Born in Cameroon’s Far North, William Bakaimo is a visual artist whose practice spans painting, drawing, and mixed media. Drawing from West African traditions, personal mythology, and contemporary realities, his work weaves ancestral memory, environmental concern, and hybrid forms—human, animal, and spirit—into compositions that are both ancient and urgently present. Committing fully to painting in 2017, Bakaimo embraces continual transformation, embodied by the recurring motif of the lizard: identity forged through adaptation. His work has been exhibited internationally, including in Paris, Vilnius, Yaoundé, Montpellier, and Abidjan.
William Bakaimo (born in Cameroon) is a visual artist working in painting, drawing, and mixed media. He lives and works in Cameroon.
Born in the Far North region of the country, Bakaimo began drawing at an early age, selling handmade greeting cards to classmates while still in secondary school. He initially pursued studies in private and business law, alongside a diploma in design engineering and fine arts from the Institut Supérieur du Sahel in Maroua. In 2017, he committed fully to painting—a decisive shift he describes as his first mue, or shedding.
His practice draws on West African visual traditions, personal mythology, and the lived realities of his region, weaving together ancestral memory, environmental concern, and the precarious conditions of contemporary life. Hybrid figures—part human, part animal, part spirit—populate compositions that feel at once ancient and urgently present. The lizard, a recurring motif, encapsulates his philosophy of continual transformation: identity forged through adaptation rather than fixed inheritance.

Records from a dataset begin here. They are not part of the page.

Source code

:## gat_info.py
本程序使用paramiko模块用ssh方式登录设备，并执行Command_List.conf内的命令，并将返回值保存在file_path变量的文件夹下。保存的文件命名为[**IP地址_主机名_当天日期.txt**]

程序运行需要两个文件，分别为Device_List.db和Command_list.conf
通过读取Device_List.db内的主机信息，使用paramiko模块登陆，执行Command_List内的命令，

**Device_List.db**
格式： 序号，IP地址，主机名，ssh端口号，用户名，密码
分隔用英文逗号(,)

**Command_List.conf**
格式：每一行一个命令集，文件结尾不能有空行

Bakaimo cites Jean-Michel Basquiat alongside Cameroonian artists Joël Mpah Dooh and Hako Hankson as key influences. His work has been exhibited internationally, including at AKAA Art Fair, Paris (2023); Totema Gallery, Vilnius (2023); Galerie Claire Corcia, Paris (2020, 2021); Le Réservoir, Montpellier (2023); Institut Français du Cameroun, Yaoundé (2023); and Abidjan Art Fair (2021).